Pasardana.id - Kementerian Perdagangan (Kemendag) bereaksi terhadap ancaman dari Asosiasi Pengusaha Ritel Indonesia (Aprindo) yang bakal menghentikan penjualan minyak goreng di jaringan retail.

Direktur Jenderal Perdagangan Dalam Negeri Kemendag, Isy Karim meminta kepada pengusaha agar tidak melakukan rencana tersebut.

Dia mengaku akan melakukan negosiasi dengan pihak Aprindo.

"Intinya, jangan sampai setop jualan seperti itu, kan ini akan menimbulkan masalah baru," katanya, Jumat (14/4) lalu.

Sebelumnya, Ketua Umum Aprindo, Roy Nicholas Mandey mengatakan, alasan mereka mau men-setop penjualan minyak goreng lantaran meminta pemerintah untuk membayar utang sebesar Rp344 miliar.

Utang tersebut berasal dari selisih harga minyak goreng alias rafaksi dalam program satu harga pada 2022 lalu yang belum dibayar hingga saat ini.

Menurutnya, pemerintah seharusnya membayar utang selisih harga itu 17 hari setelah program berlangsung.

Namun, setahun berlalu belum juga dibayarkan.

"Kami bukan mau mengancam, tapi ini cara kami agar didengar," ujar Roy.

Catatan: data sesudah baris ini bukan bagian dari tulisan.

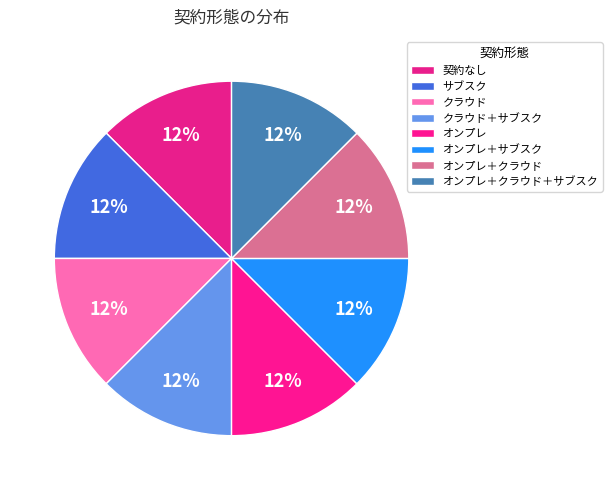

Is the sum of クラウド and オンプレ＋サブスク greater than half?

No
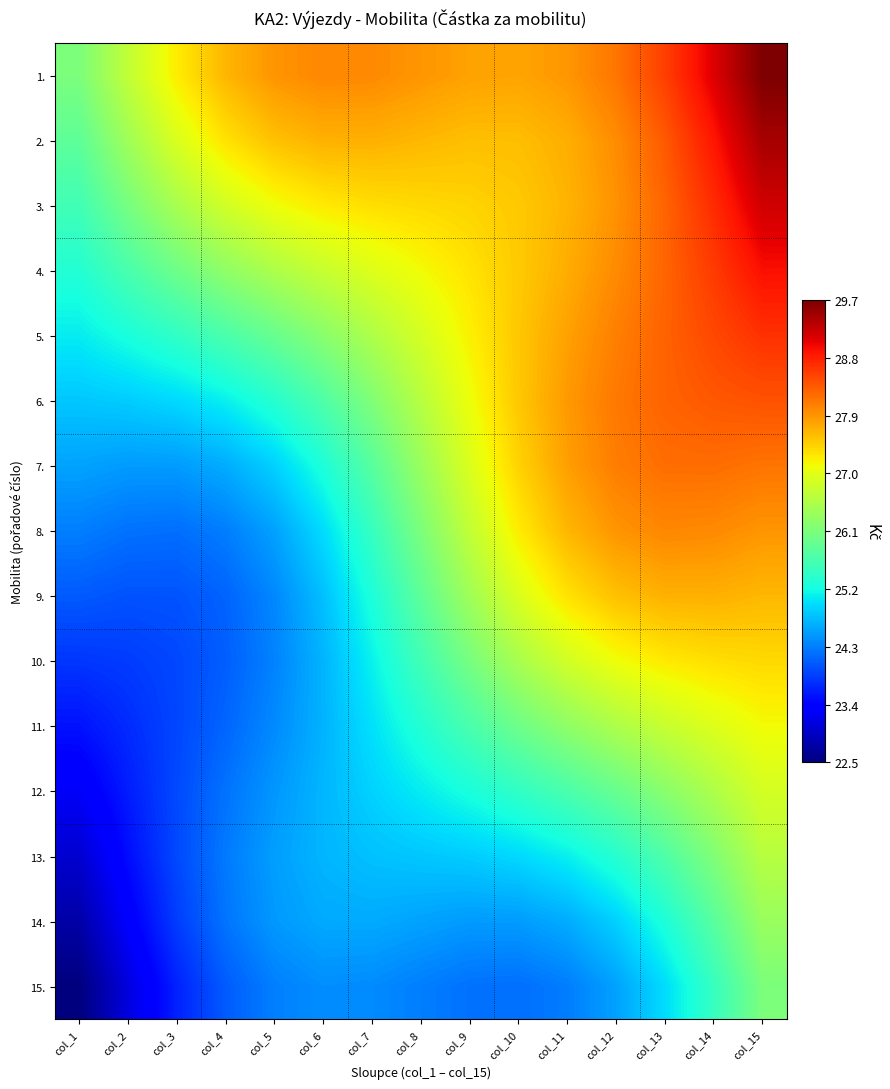

List the series in order of their peak value, lowest first.

15., 14., 13., 12., 11., 10., 9., 8., 7., 6., 5., 4., 3., 2., 1.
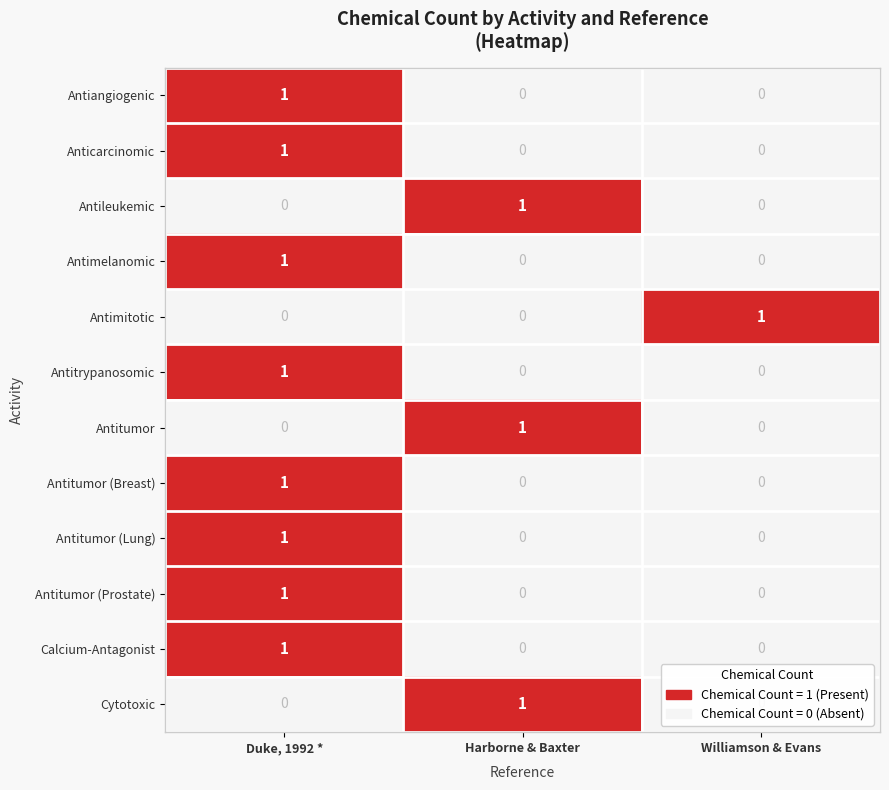

True or false: Calcium-Antagonist has a value of 0 at Williamson & Evans.

True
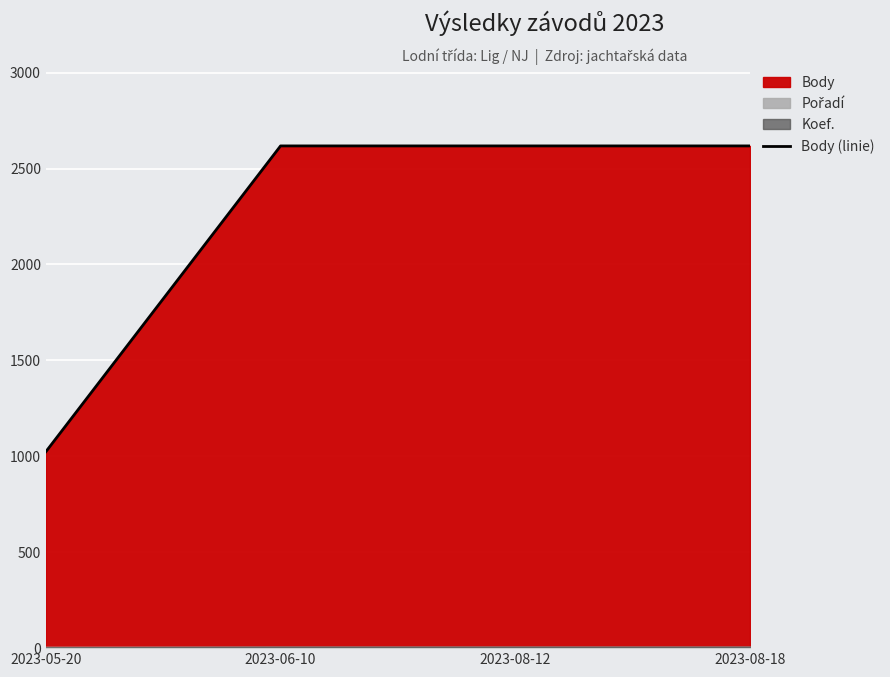

At which label is the value closest to 1821?

2023-05-20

Lebih lanjut Roy menjelaskan, program minyak satu harga yang diluncurkan pemerintah pada awal 2022 tersebut bukan kemauan Aprindo.

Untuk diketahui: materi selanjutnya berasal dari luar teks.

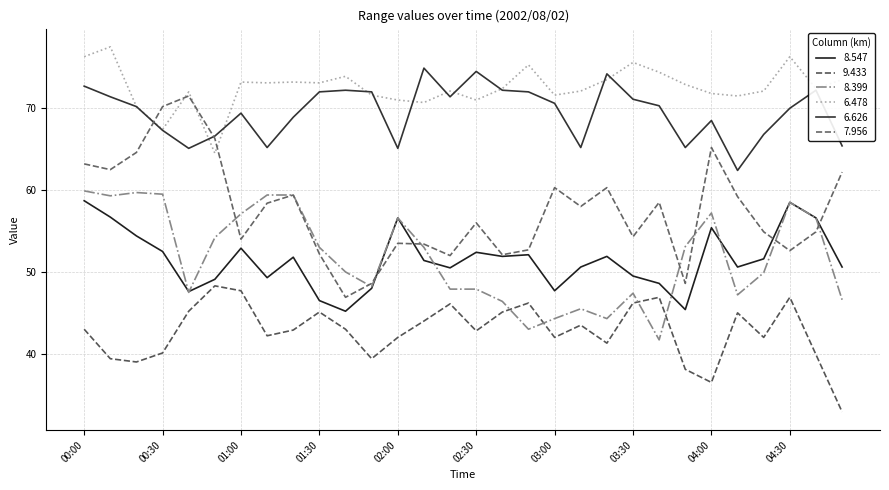

Reading left to right, list all the values displayed in this chart.

8.547: 00:00=58.7	00:10=56.7	00:20=54.4	00:30=52.5	00:40=47.6	00:50=49.1	01:00=52.9	01:10=49.3	01:20=51.8	01:30=46.5	01:40=45.2	01:50=48.0	02:00=56.6	02:10=51.4	02:20=50.5	02:30=52.4	02:40=51.9	02:50=52.1	03:00=47.7	03:10=50.6	03:20=51.9	03:30=49.5	03:40=48.6	03:50=45.4	04:00=55.4	04:10=50.6	04:20=51.6	04:30=58.5	04:40=56.6	05:00=50.6
9.433: 00:00=43.0	00:10=39.4	00:20=39.0	00:30=40.1	00:40=45.2	00:50=48.3	01:00=47.7	01:10=42.2	01:20=42.9	01:30=45.1	01:40=43.0	01:50=39.4	02:00=42.0	02:10=44.0	02:20=46.1	02:30=42.8	02:40=45.1	02:50=46.2	03:00=42.0	03:10=43.5	03:20=41.3	03:30=46.2	03:40=46.9	03:50=38.1	04:00=36.5	04:10=45.0	04:20=42.0	04:30=46.9	04:40=39.9	05:00=32.9
8.399: 00:00=59.9	00:10=59.3	00:20=59.7	00:30=59.5	00:40=47.5	00:50=54.2	01:00=57.1	01:10=59.4	01:20=59.4	01:30=53.0	01:40=50.0	01:50=48.2	02:00=56.6	02:10=53.0	02:20=47.9	02:30=47.9	02:40=46.4	02:50=43.0	03:00=44.3	03:10=45.5	03:20=44.3	03:30=47.4	03:40=41.7	03:50=53.1	04:00=57.2	04:10=47.2	04:20=49.9	04:30=58.5	04:40=56.6	05:00=46.6
6.478: 00:00=76.3	00:10=77.5	00:20=70.2	00:30=67.4	00:40=72.0	00:50=64.5	01:00=73.2	01:10=73.1	01:20=73.2	01:30=73.1	01:40=73.9	01:50=71.6	02:00=71.0	02:10=70.7	02:20=72.1	02:30=71.0	02:40=72.4	02:50=75.3	03:00=71.6	03:10=72.1	03:20=73.5	03:30=75.6	03:40=74.4	03:50=72.9	04:00=71.8	04:10=71.5	04:20=72.1	04:30=76.3	04:40=72.4	05:00=73.5
6.626: 00:00=72.7	00:10=71.4	00:20=70.2	00:30=67.3	00:40=65.1	00:50=66.6	01:00=69.4	01:10=65.2	01:20=68.9	01:30=72.0	01:40=72.2	01:50=72.0	02:00=65.1	02:10=74.9	02:20=71.4	02:30=74.5	02:40=72.2	02:50=72.0	03:00=70.6	03:10=65.2	03:20=74.2	03:30=71.1	03:40=70.3	03:50=65.2	04:00=68.5	04:10=62.4	04:20=66.8	04:30=70.0	04:40=72.2	05:00=65.4
7.956: 00:00=63.2	00:10=62.5	00:20=64.6	00:30=70.2	00:40=71.5	00:50=66.3	01:00=54.0	01:10=58.4	01:20=59.4	01:30=52.2	01:40=46.9	01:50=48.6	02:00=53.5	02:10=53.4	02:20=52.0	02:30=56.0	02:40=52.1	02:50=52.7	03:00=60.3	03:10=58.0	03:20=60.3	03:30=54.3	03:40=58.5	03:50=48.6	04:00=65.2	04:10=59.2	04:20=54.9	04:30=52.6	04:40=54.9	05:00=62.2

Namun, keharusan sesuai dengan Peraturan Menteri Perdagangan Nomor 3 Tahun 2022.

Aturan itu mengharuskan pengusaha menjual minyak goreng kemasan premium seharga Rp14.000 per liter.

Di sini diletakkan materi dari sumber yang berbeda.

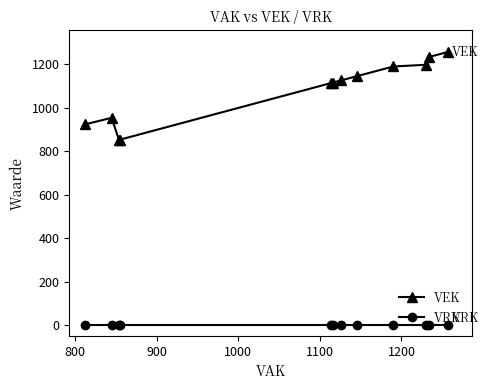

What is the difference between the second highest and second lowest values in the VEK series?

381.0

Hal tersebut imbas harga minyak goreng yang liar di pasar pada awal tahun lalu.

"Jadi, rafaksi bukan kemauan ritel, karena ada regulasi Permendag itu. Itu ketentuan yang berlaku di Permendag 3 perihal minyak goreng satu harga. Semua dijual Rp14 ribu dari 19 Januari sampai 31 Januari," bebernya.

Lanjutnya, dalam aturan itu pemerintah juga diharuskan membayar selisih harga. Namun, utang belum dibayarkan, Permendag 3 justru digantikan dengan Permendag Nomor 6 Tahun 2022.

Beleid baru itu membatalkan aturan lama soal pembayaran selisih harga yang harusnya ditanggung pemerintah.

Sehingga, sampai saat ini pengusaha belum menerima pembayaran utang tersebut.

"Permendag 6 muncul jadinya Permendag 3 jadi tak berlaku lagi, tapi bukan berarti rafaksi nggak dibayar. Kita sudah setorkan semua data pada 31 Januari sudah kita penuhi semuanya, tapi belum juga dibayar," tandasnya.